Ongoing AWS EBS (File System) Partial Outage in EU-CENTRAL-1 Region

Incident Report for Alumio

Postmortem

On August 20, 2024, we experienced a significant incident affecting the AWS Elastic Block Store (EBS) in the EU-CENTRAL-1 region, specifically in Availability Zone euc1-az2. This resulted in degraded performance and unavailability for a subset of Alumio EC2 environments that used the affected storage containers. The issue was reported by AWS as a partial outage impacting the file storage system.

Timeline of Events according to AWS:

00:05 CEST (August 21, 2024): AWS reported degraded performance affecting a subset of EBS volumes in euc1-az2.
00:37 CEST: AWS continued investigation, providing an update noting degraded performance affecting a small number of volumes.
01:32 CEST: AWS identified the root cause and began active mitigation efforts.
07:15 CEST: The EBS degraded status went to critical as our monitoring detected downtime for a several environments.
07:57 CEST: AWS reported slower progress than anticipated, with full recovery expected to take several more hours.
11:29 CEST: We noticed that the affected EBS partitions went back to OK status, we performed a background health check to ensure no data corrupted took place.

Resolution: By August 21, 2024, the file storage system’s status was confirmed as OK. Initial checks indicated that all data was intact and accessible, with no signs of corruption. A comprehensive background health check confirmed that no data loss or corruption had occurred. Servers and client environments were successfully restarted, returning to normal load and operation.

Impact:

Data Access: Customers experienced reduced performance and temporary unavailability of environments.
Data Integrity: No data loss or corruption was detected.
Service Availability: Alumio environments that were using EBS volumes in euc1-az2 were affected and their service became unavailable.

‌

Lessons Learned:

Monitoring and Communication: While timely updates were provided, ensuring even more frequent and transparent communication during critical periods can further enhance customer trust. We are planning to make the delivery of downtime notifications more accessible to our customers. We will be using https://status.alumio.com to display our service availability, and also plan to notify users pre-emptively via email in the future.
Workarounds and Contingency Planning: We will review and refine our contingency plans to minimize impact during similar events in the future.

We will continue to monitor AWS services and our own systems closely to prevent and mitigate any future issues. Additionally, we will conduct a thorough review of our incident response and communication strategies to better manage similar situations going forward.

We appreciate your patience and understanding throughout this incident. Should you have any further questions or require additional information, please do not hesitate to contact our InfoSec Team at infosec@alumio.com

Thank you for your continued support.

Posted Aug 21, 2024 - 13:13 CEST

Resolved

We are pleased to inform you that the issue with the AWS EBS has been fully resolved. All servers and client environments have returned to normal load and are operating as expected.

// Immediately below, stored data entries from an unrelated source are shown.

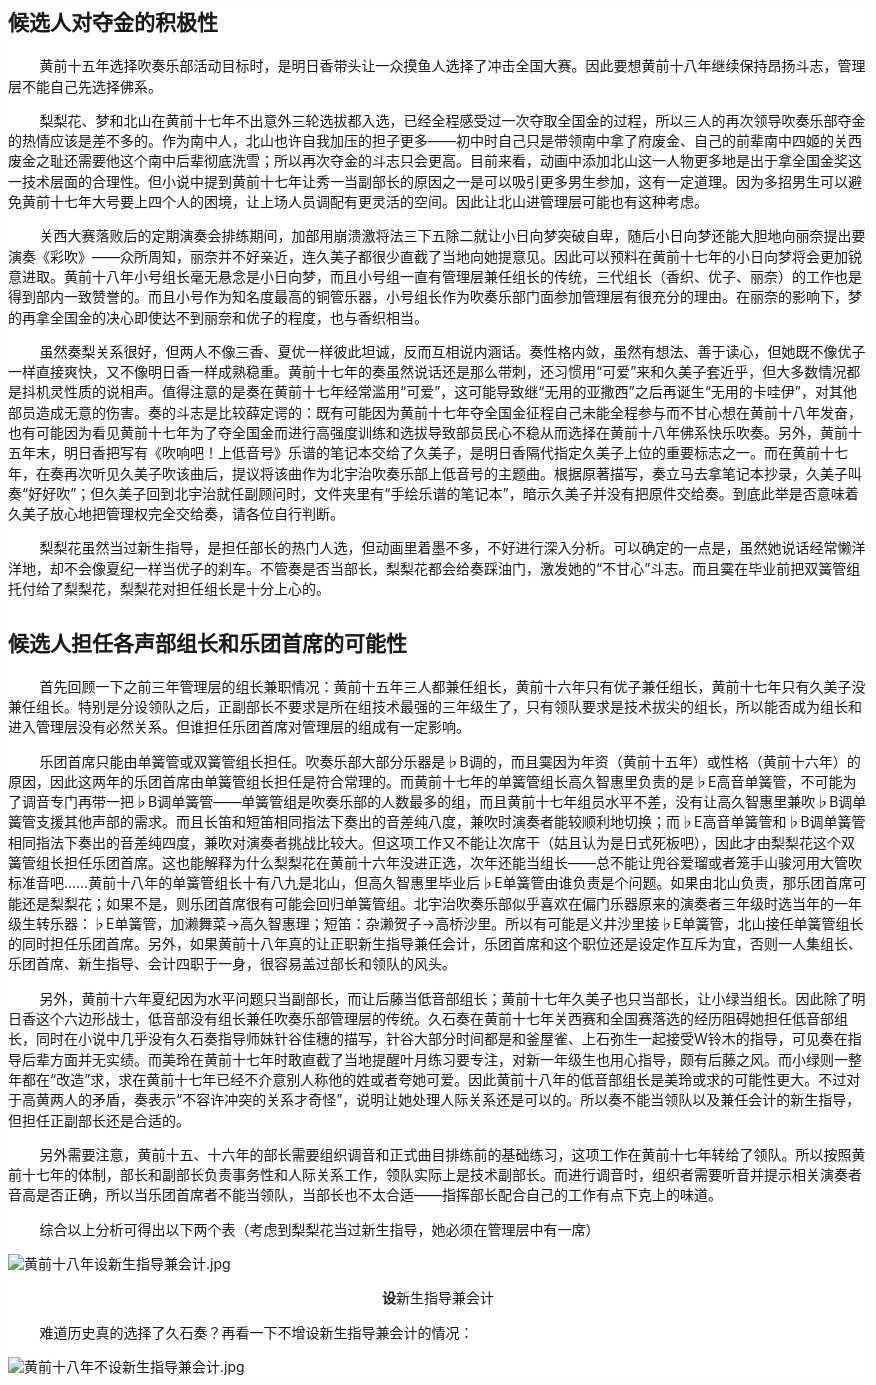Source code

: **候选人对夺金的积极性**
---

        黄前十五年选择吹奏乐部活动目标时，是明日香带头让一众摸鱼人选择了冲击全国大赛。因此要想黄前十八年继续保持昂扬斗志，管理层不能自己先选择佛系。

        梨梨花、梦和北山在黄前十七年不出意外三轮选拔都入选，已经全程感受过一次夺取全国金的过程，所以三人的再次领导吹奏乐部夺金的热情应该是差不多的。作为南中人，北山也许自我加压的担子更多——初中时自己只是带领南中拿了府废金、自己的前辈南中四姬的关西废金之耻还需要他这个南中后辈彻底洗雪；所以再次夺金的斗志只会更高。目前来看，动画中添加北山这一人物更多地是出于拿全国金奖这一技术层面的合理性。但小说中提到黄前十七年让秀一当副部长的原因之一是可以吸引更多男生参加，这有一定道理。因为多招男生可以避免黄前十七年大号要上四个人的困境，让上场人员调配有更灵活的空间。因此让北山进管理层可能也有这种考虑。

        关西大赛落败后的定期演奏会排练期间，加部用崩溃激将法三下五除二就让小日向梦突破自卑，随后小日向梦还能大胆地向丽奈提出要演奏《彩吹》——众所周知，丽奈并不好亲近，连久美子都很少直截了当地向她提意见。因此可以预料在黄前十七年的小日向梦将会更加锐意进取。黄前十八年小号组长毫无悬念是小日向梦，而且小号组一直有管理层兼任组长的传统，三代组长（香织、优子、丽奈）的工作也是得到部内一致赞誉的。而且小号作为知名度最高的铜管乐器，小号组长作为吹奏乐部门面参加管理层有很充分的理由。在丽奈的影响下，梦的再拿全国金的决心即使达不到丽奈和优子的程度，也与香织相当。

        虽然奏梨关系很好，但两人不像三香、夏优一样彼此坦诚，反而互相说内涵话。奏性格内敛，虽然有想法、善于读心，但她既不像优子一样直接爽快，又不像明日香一样成熟稳重。黄前十七年的奏虽然说话还是那么带刺，还习惯用“可爱”来和久美子套近乎，但大多数情况都是抖机灵性质的说相声。值得注意的是奏在黄前十七年经常滥用“可爱”，这可能导致继“无用的亚撒西”之后再诞生“无用的卡哇伊”，对其他部员造成无意的伤害。奏的斗志是比较薛定谔的：既有可能因为黄前十七年夺全国金征程自己未能全程参与而不甘心想在黄前十八年发奋，也有可能因为看见黄前十七年为了夺全国金而进行高强度训练和选拔导致部员民心不稳从而选择在黄前十八年佛系快乐吹奏。另外，黄前十五年末，明日香把写有《吹响吧！上低音号》乐谱的笔记本交给了久美子，是明日香隔代指定久美子上位的重要标志之一。而在黄前十七年，在奏再次听见久美子吹该曲后，提议将该曲作为北宇治吹奏乐部上低音号的主题曲。根据原著描写，奏立马去拿笔记本抄录，久美子叫奏“好好吹”；但久美子回到北宇治就任副顾问时，文件夹里有“手绘乐谱的笔记本”，暗示久美子并没有把原件交给奏。到底此举是否意味着久美子放心地把管理权完全交给奏，请各位自行判断。

        梨梨花虽然当过新生指导，是担任部长的热门人选，但动画里着墨不多，不好进行深入分析。可以确定的一点是，虽然她说话经常懒洋洋地，却不会像夏纪一样当优子的刹车。不管奏是否当部长，梨梨花都会给奏踩油门，激发她的“不甘心”斗志。而且霙在毕业前把双簧管组托付给了梨梨花，梨梨花对担任组长是十分上心的。

**候选人担任各声部组长和乐团首席的可能性**
---

        首先回顾一下之前三年管理层的组长兼职情况：黄前十五年三人都兼任组长，黄前十六年只有优子兼任组长，黄前十七年只有久美子没兼任组长。特别是分设领队之后，正副部长不要求是所在组技术最强的三年级生了，只有领队要求是技术拔尖的组长，所以能否成为组长和进入管理层没有必然关系。但谁担任乐团首席对管理层的组成有一定影响。

        乐团首席只能由单簧管或双簧管组长担任。吹奏乐部大部分乐器是♭B调的，而且霙因为年资（黄前十五年）或性格（黄前十六年）的原因，因此这两年的乐团首席由单簧管组长担任是符合常理的。而黄前十七年的单簧管组长高久智惠里负责的是♭E高音单簧管，不可能为了调音专门再带一把♭B调单簧管——单簧管组是吹奏乐部的人数最多的组，而且黄前十七年组员水平不差，没有让高久智惠里兼吹♭B调单簧管支援其他声部的需求。而且长笛和短笛相同指法下奏出的音差纯八度，兼吹时演奏者能较顺利地切换；而♭E高音单簧管和♭B调单簧管相同指法下奏出的音差纯四度，兼吹对演奏者挑战比较大。但这项工作又不能让次席干（姑且认为是日式死板吧），因此才由梨梨花这个双簧管组长担任乐团首席。这也能解释为什么梨梨花在黄前十六年没进正选，次年还能当组长——总不能让兜谷爱瑠或者笼手山骏河用大管吹标准音吧……黄前十八年的单簧管组长十有八九是北山，但高久智惠里毕业后♭E单簧管由谁负责是个问题。如果由北山负责，那乐团首席可能还是梨梨花；如果不是，则乐团首席很有可能会回归单簧管组。北宇治吹奏乐部似乎喜欢在偏门乐器原来的演奏者三年级时选当年的一年级生转乐器：♭E单簧管，加濑舞菜→高久智惠理；短笛：杂濑贺子→高桥沙里。所以有可能是义井沙里接♭E单簧管，北山接任单簧管组长的同时担任乐团首席。另外，如果黄前十八年真的让正职新生指导兼任会计，乐团首席和这个职位还是设定作互斥为宜，否则一人集组长、乐团首席、新生指导、会计四职于一身，很容易盖过部长和领队的风头。

        另外，黄前十六年夏纪因为水平问题只当副部长，而让后藤当低音部组长；黄前十七年久美子也只当部长，让小绿当组长。因此除了明日香这个六边形战士，低音部没有组长兼任吹奏乐部管理层的传统。久石奏在黄前十七年关西赛和全国赛落选的经历阻碍她担任低音部组长，同时在小说中几乎没有久石奏指导师妹针谷佳穗的描写，针谷大部分时间都是和釜屋雀、上石弥生一起接受W铃木的指导，可见奏在指导后辈方面并无实绩。而美玲在黄前十七年时敢直截了当地提醒叶月练习要专注，对新一年级生也用心指导，颇有后藤之风。而小绿则一整年都在“改造”求，求在黄前十七年已经不介意别人称他的姓或者夸她可爱。因此黄前十八年的低音部组长是美玲或求的可能性更大。不过对于高黄两人的矛盾，奏表示“不容许冲突的关系才奇怪”，说明让她处理人际关系还是可以的。所以奏不能当领队以及兼任会计的新生指导，但担任正副部长还是合适的。

        另外需要注意，黄前十五、十六年的部长需要组织调音和正式曲目排练前的基础练习，这项工作在黄前十七年转给了领队。所以按照黄前十七年的体制，部长和副部长负责事务性和人际关系工作，领队实际上是技术副部长。而进行调音时，组织者需要听音并提示相关演奏者音高是否正确，所以当乐团首席者不能当领队，当部长也不太合适——指挥部长配合自己的工作有点下克上的味道。

        综合以上分析可得出以下两个表（考虑到梨梨花当过新生指导，她必须在管理层中有一席）

![黄前十八年设新生指导兼会计.jpg](https://s2.loli.net/2023/03/28/JT6apjKhfieI27E.jpg)
    
<div style="text-align:center">
    <span><b>设</b>新生指导兼会计</span>
</div>

        难道历史真的选择了久石奏？再看一下不增设新生指导兼会计的情况：

![黄前十八年不设新生指导兼会计.jpg](https://s2.loli.net/2023/03/28/jaA6WrdB9yKZzgC.jpg)
    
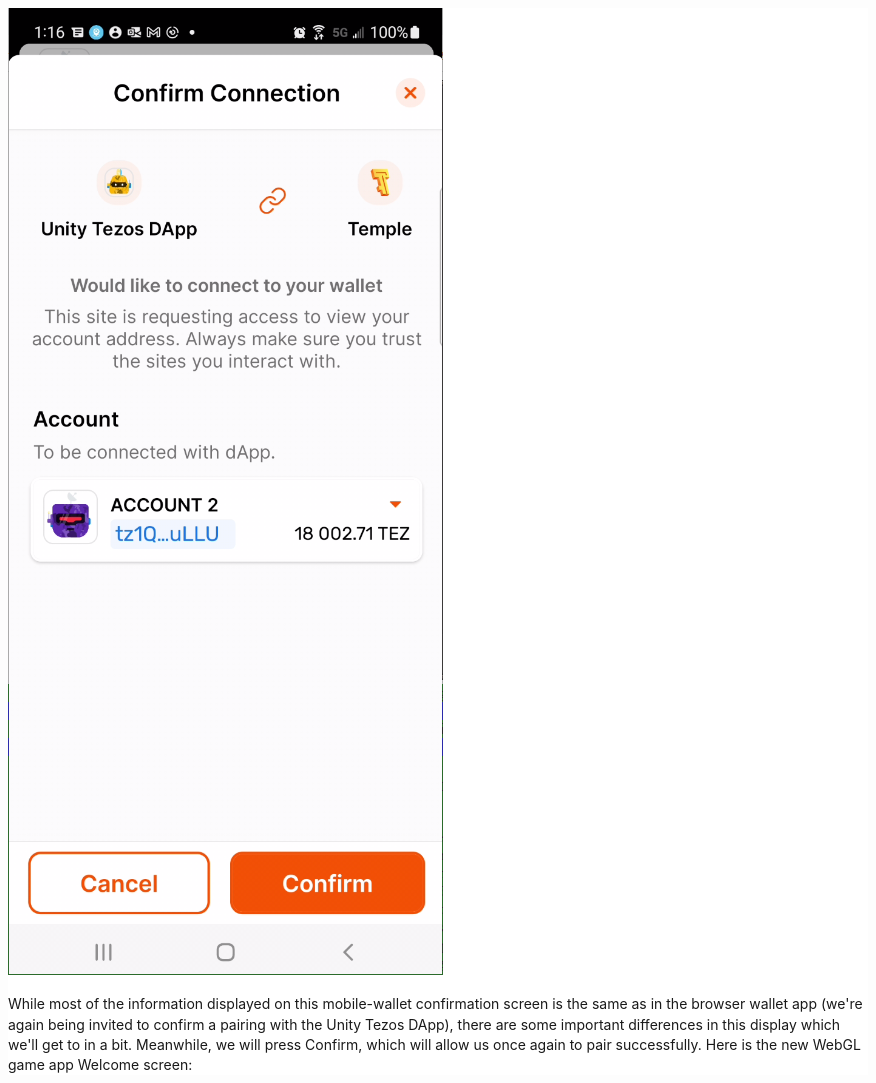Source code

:![mobile confirm for WebGL 2](./mobile_confirm_for_WebGL_2.png)

While most of the information displayed on this mobile-wallet confirmation screen is the same as in the browser wallet app (we're again being invited to confirm a pairing with the Unity Tezos DApp), there are some important differences in this display which we'll get to in a bit.  Meanwhile, we will press Confirm, which will allow us once again to pair successfully.   Here is the new WebGL game app Welcome screen:
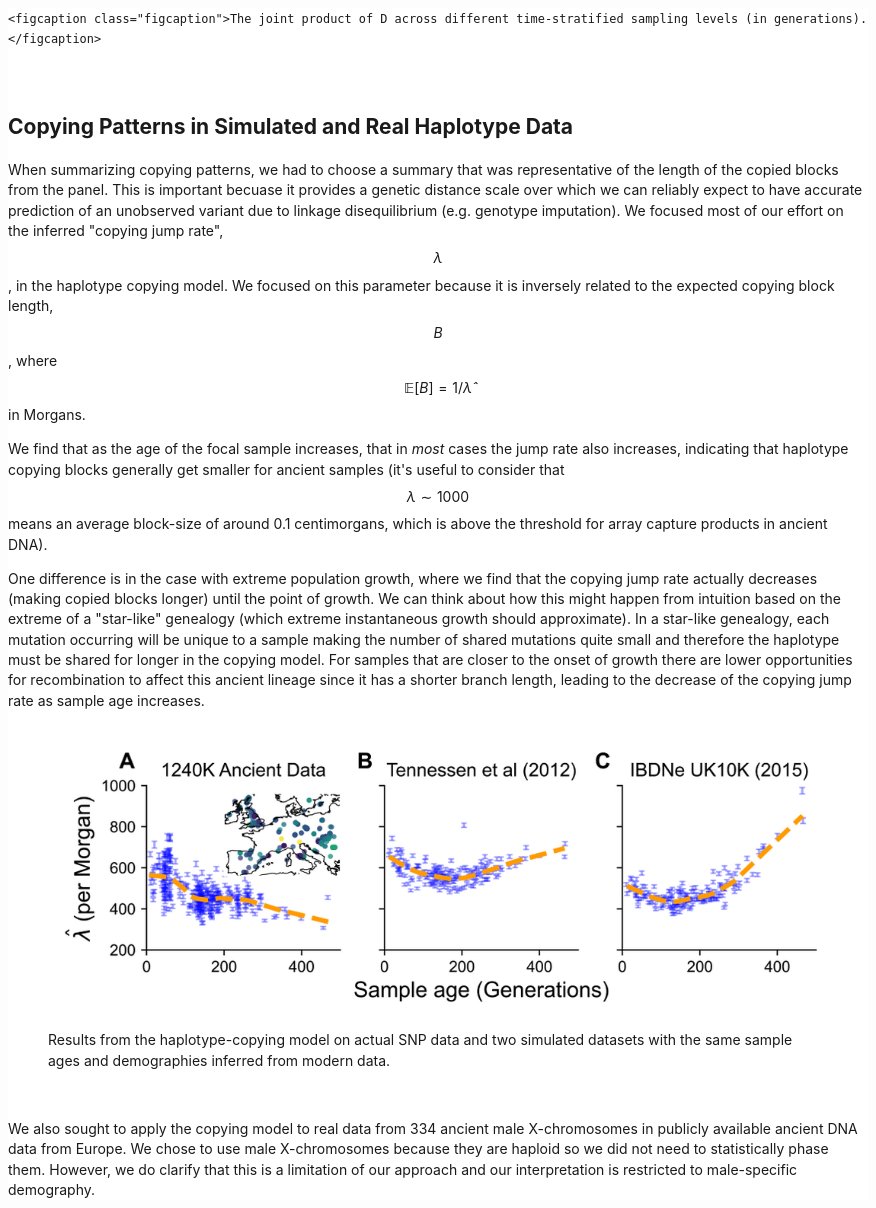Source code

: 	<figcaption class="figcaption">The joint product of D across different time-stratified sampling levels (in generations).</figcaption>
</figure><br>

## Copying Patterns in Simulated and Real Haplotype Data

When summarizing copying patterns, we had to choose a summary that was representative of the length of the copied blocks from the panel. This is important becuase it provides a genetic distance scale over which we can reliably expect to have accurate prediction of an unobserved variant due to linkage disequilibrium (e.g. genotype imputation). We focused most of our effort on the inferred "copying jump rate", $$\lambda$$, in the haplotype copying model. We focused on this parameter because it is inversely related to the expected copying block length, $$B$$ , where $$\mathbb{E}[B] = 1/\hat{\lambda}$$ in Morgans.

We find that as the age of the focal sample increases, that in *most* cases the jump rate also increases, indicating that haplotype copying blocks generally get smaller for ancient samples (it's useful to consider that $$\lambda \sim 1000$$ means an average block-size of around 0.1 centimorgans, which is above the threshold for array capture products in ancient DNA). 

One difference is in the case with extreme population growth, where we find that the copying jump rate actually decreases (making copied blocks longer) until the point of growth. We can think about how this might happen from intuition based on the extreme of a "star-like" genealogy (which extreme instantaneous growth should approximate). In a star-like genealogy, each mutation occurring will be unique to a sample making the number of shared mutations quite small and therefore the haplotype must be shared for longer in the copying model. For samples that are closer to the onset of growth there are lower opportunities for recombination to affect this ancient lineage since it has a shorter branch length, leading to the decrease of the copying jump rate as sample age increases.   

<figure class="figure">
	<img src="/images/blog_images/adna_ld/figure7.png" width="800" height="300" alt="">
	<figcaption class="figcaption">Results from the haplotype-copying model on actual SNP data and two simulated datasets with the same sample ages and demographies inferred from modern data.</figcaption>
</figure><br>

We also sought to apply the copying model to real data from 334 ancient male X-chromosomes in publicly available ancient DNA data from Europe. We chose to use male X-chromosomes because they are haploid so we did not need to statistically phase them. However, we do clarify that this is a limitation of our approach and our interpretation is restricted to male-specific demography. 
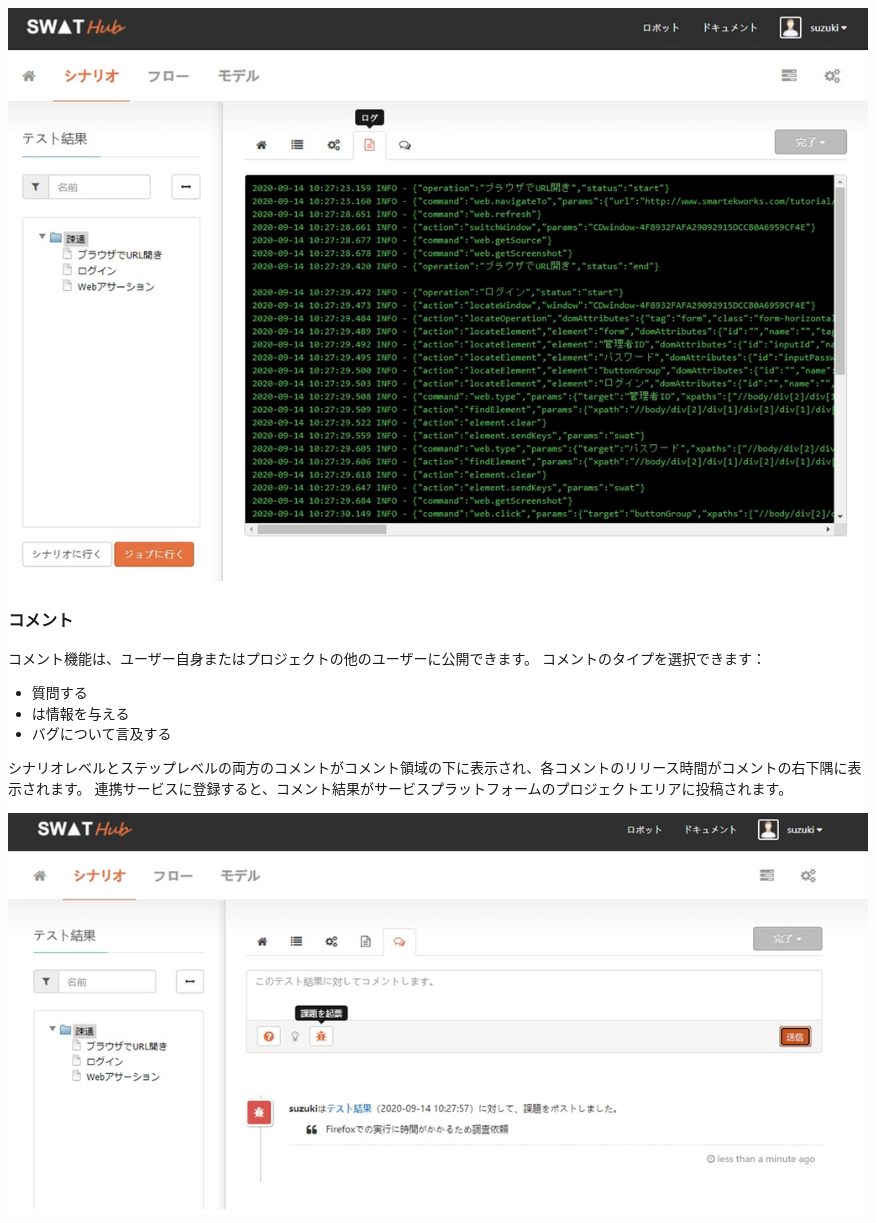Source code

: ![ログ](../assets/img/manual-result-08.jpg)

### コメント

コメント機能は、ユーザー自身またはプロジェクトの他のユーザーに公開できます。 コメントのタイプを選択できます：

* <i class="fa fa-question-circle"></i> 質問する
* <i class="fa fa-lightbulb-o"></i> は情報を与える
* <i class="fa fa-bug"></i> バグについて言及する

シナリオレベルとステップレベルの両方のコメントがコメント領域の下に表示され、各コメントのリリース時間がコメントの右下隅に表示されます。
連携サービスに登録すると、コメント結果がサービスプラットフォームのプロジェクトエリアに投稿されます。

![コメント](../assets/img/manual-result-09.jpg)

Our final checks confirm that data integrity remains intact and no further issues are present. We will continue to monitor the systems to ensure ongoing stability, but we anticipate no further disruptions.

If you have any additional questions or need further assistance, please feel free to reach out to our support team at support@alumio.com

Posted Aug 21, 2024 - 12:07 CEST

Monitoring

After closely monitoring the situation, we have received confirmation that AWS has resolved the issues with the file storage system, which is now back to an OK status. Initial results from the server indicate that all data is accessible and intact, with no signs of corruption. A comprehensive background health check has been completed, confirming that there has been no data loss or corruption.

Affected environments are currently being restarted and will be accessible to all customers soon. We are continuing to closely monitor the situation to ensure ongoing stability and uptime. We appreciate your patience and understanding as we work to fully restore services.

Posted Aug 21, 2024 - 11:29 CEST

Update

Last update from AWS:
[9:58 AM CEST] We continue to work toward recovery. We are seeing some improvements internally, though they may not yet be visible externally. As we recover, some volumes may experience temporary degraded performance. This is expected as part of our mitigation efforts. We continue to work toward full recovery and will share updates as we have additional information to share or by August 21 at 11:30 AM CEST.

Posted Aug 21, 2024 - 10:03 CEST

Update

Current Impact:

Some customers may be unable to access their environments.
AWS engineering teams are working to resolve the issue, but full recovery is expected to take several more hours.

Posted Aug 21, 2024 - 09:18 CEST

Identified

We are currently experiencing an issue affecting a subset of environments that are hosted in AWS' EU-CENTRAL-1 region (Availability Zone euc1-az2). This is due to degraded performance reported by AWS for a small number of Elastic Block Store (EBS) volumes in that Availability Zone.

Posted Aug 21, 2024 - 09:17 CEST

This incident affected: Alumio Cloud Network (Alumio Cloud Network [EU]).